## Task to complete
Copy the rows below word for word, from the very first line through the line containing "title Нейросети [70, 118, 1205, 199]", including that line.

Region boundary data
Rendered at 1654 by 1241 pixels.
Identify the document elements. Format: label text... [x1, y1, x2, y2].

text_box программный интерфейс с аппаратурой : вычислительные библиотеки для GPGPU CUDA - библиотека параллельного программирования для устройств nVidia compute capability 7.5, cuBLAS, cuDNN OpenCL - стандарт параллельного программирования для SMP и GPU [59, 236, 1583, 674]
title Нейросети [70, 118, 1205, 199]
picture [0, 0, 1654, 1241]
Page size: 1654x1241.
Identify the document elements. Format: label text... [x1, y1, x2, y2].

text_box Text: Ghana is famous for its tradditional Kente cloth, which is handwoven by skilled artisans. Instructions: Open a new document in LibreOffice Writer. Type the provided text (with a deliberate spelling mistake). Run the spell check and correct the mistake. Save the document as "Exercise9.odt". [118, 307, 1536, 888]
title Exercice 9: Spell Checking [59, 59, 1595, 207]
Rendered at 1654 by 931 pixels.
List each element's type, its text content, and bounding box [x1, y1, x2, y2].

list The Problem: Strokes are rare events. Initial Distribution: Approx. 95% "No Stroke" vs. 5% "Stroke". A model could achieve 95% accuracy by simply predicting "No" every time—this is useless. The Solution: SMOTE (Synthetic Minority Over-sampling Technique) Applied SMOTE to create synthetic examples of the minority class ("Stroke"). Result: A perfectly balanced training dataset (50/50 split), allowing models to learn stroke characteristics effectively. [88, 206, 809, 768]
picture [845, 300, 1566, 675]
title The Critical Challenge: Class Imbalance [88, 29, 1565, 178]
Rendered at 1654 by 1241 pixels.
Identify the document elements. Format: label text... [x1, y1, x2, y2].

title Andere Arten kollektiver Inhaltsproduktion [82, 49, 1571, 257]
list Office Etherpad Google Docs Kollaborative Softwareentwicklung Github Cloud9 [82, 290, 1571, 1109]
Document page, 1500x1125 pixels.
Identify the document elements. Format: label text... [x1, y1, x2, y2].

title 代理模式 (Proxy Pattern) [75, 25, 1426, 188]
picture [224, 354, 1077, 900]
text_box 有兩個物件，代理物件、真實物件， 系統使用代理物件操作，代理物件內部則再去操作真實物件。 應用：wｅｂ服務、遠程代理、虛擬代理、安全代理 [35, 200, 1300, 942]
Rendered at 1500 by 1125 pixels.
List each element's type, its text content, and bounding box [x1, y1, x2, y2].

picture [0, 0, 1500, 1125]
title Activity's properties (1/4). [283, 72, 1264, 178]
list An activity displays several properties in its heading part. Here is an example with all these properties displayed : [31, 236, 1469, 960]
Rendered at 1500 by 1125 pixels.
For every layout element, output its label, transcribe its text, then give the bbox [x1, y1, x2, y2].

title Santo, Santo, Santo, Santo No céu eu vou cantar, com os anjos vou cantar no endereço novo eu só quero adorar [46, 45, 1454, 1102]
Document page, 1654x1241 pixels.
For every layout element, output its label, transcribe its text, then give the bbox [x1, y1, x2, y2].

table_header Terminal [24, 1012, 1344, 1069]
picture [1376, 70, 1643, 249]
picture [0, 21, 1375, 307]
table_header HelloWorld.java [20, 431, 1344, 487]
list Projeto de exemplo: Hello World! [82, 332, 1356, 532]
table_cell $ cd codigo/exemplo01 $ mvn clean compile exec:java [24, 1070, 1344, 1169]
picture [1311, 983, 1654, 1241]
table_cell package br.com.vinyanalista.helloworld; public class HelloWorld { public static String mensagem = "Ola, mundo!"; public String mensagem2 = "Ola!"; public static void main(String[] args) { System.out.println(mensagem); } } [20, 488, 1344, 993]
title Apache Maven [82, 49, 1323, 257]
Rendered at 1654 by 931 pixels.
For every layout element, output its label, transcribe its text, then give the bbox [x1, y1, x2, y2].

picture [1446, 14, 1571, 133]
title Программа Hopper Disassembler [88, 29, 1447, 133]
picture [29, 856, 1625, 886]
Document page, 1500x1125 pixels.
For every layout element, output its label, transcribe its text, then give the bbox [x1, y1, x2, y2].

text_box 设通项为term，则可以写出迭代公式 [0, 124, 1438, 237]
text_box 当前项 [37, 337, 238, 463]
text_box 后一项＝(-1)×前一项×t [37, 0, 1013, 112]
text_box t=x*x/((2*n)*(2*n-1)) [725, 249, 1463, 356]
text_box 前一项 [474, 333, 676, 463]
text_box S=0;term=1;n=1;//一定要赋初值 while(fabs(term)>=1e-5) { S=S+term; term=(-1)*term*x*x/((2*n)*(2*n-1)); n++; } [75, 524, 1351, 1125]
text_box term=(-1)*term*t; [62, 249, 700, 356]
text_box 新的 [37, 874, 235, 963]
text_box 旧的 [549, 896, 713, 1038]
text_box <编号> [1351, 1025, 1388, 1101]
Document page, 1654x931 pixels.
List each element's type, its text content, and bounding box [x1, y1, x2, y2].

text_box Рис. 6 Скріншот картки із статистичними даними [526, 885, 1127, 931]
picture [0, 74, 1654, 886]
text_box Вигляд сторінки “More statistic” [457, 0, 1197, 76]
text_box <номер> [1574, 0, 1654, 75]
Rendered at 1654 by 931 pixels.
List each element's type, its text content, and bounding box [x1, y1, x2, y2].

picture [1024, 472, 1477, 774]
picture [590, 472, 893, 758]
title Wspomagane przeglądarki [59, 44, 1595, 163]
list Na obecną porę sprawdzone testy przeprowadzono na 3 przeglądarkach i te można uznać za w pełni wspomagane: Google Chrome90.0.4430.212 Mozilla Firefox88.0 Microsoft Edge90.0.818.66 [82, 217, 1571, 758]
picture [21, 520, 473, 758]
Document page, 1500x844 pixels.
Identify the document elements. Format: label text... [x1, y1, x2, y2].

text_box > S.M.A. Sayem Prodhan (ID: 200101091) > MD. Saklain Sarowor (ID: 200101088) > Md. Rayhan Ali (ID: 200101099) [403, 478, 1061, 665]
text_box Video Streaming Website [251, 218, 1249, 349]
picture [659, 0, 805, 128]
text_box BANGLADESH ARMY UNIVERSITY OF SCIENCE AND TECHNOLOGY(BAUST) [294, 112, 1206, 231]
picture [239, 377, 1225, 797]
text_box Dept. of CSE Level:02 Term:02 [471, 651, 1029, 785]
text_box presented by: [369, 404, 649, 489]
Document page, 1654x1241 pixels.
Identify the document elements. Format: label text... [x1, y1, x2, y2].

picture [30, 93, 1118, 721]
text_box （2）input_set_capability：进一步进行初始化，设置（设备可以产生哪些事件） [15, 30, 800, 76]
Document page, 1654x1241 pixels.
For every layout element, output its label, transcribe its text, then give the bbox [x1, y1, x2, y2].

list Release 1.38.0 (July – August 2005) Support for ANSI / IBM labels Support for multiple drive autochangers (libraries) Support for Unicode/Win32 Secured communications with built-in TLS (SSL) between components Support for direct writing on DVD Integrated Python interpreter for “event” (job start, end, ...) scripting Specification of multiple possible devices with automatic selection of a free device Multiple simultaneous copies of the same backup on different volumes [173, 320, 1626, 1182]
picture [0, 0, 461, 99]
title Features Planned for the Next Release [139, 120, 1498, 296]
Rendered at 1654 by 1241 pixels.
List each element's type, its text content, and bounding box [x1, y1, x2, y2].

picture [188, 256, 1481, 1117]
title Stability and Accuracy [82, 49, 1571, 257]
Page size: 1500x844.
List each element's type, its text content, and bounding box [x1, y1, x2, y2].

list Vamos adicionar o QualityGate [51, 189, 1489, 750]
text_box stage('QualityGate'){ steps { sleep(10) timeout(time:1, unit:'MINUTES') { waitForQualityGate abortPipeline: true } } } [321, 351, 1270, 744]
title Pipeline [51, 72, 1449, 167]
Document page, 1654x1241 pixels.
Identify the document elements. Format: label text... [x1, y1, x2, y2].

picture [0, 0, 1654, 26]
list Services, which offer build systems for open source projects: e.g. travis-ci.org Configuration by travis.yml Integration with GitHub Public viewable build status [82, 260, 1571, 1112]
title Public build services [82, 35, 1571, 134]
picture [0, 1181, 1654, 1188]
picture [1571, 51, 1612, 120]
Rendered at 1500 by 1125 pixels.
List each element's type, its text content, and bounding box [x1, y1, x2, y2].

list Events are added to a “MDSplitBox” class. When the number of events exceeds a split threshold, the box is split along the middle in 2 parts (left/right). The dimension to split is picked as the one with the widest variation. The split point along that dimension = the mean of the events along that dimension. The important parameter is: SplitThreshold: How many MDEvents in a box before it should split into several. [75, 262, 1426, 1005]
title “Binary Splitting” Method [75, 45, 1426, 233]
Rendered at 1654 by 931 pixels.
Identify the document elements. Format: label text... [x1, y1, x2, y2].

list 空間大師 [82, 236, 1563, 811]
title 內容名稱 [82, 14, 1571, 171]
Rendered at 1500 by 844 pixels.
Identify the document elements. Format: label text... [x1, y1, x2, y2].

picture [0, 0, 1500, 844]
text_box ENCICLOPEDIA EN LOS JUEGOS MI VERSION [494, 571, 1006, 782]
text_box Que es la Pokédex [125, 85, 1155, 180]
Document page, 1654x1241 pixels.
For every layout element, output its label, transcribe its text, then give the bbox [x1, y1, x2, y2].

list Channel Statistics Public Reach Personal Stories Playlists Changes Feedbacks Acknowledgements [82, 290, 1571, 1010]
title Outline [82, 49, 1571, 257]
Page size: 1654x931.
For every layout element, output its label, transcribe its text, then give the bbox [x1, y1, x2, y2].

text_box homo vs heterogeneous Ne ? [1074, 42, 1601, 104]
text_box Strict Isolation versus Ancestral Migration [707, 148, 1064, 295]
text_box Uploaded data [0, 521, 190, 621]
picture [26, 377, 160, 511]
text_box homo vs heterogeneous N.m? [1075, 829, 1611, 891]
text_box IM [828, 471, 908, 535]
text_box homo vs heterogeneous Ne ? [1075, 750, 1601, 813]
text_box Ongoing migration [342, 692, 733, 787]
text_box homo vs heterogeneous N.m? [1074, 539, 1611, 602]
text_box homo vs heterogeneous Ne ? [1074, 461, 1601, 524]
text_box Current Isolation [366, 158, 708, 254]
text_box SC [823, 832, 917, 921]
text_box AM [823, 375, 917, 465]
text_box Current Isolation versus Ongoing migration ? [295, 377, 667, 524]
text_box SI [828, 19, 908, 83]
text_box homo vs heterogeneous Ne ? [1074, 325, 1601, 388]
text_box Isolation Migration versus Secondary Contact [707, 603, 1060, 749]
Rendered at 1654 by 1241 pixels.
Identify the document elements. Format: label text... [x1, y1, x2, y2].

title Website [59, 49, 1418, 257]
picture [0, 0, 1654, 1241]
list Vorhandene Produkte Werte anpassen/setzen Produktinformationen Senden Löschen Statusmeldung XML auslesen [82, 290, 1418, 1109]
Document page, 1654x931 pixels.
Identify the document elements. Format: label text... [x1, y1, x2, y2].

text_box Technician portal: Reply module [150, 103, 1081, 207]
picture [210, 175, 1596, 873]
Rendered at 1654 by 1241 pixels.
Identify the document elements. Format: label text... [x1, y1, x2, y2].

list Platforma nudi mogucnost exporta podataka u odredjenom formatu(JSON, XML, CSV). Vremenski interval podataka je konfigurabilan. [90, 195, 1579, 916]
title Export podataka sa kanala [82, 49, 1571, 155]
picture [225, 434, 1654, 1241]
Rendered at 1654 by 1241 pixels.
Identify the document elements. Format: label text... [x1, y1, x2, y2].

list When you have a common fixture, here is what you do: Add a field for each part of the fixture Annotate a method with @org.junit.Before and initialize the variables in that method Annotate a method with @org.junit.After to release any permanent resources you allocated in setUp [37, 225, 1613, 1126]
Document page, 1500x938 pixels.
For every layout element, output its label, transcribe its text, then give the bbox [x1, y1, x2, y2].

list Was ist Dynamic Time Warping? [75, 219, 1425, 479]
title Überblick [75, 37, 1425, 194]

## Complete response
Rendered at 1654 by 1241 pixels.
Identify the document elements. Format: label text... [x1, y1, x2, y2].

text_box программный интерфейс с аппаратурой : вычислительные библиотеки для GPGPU CUDA - библиотека параллельного программирования для устройств nVidia compute capability 7.5, cuBLAS, cuDNN OpenCL - стандарт параллельного программирования для SMP и GPU [59, 236, 1583, 674]
title Нейросети [70, 118, 1205, 199]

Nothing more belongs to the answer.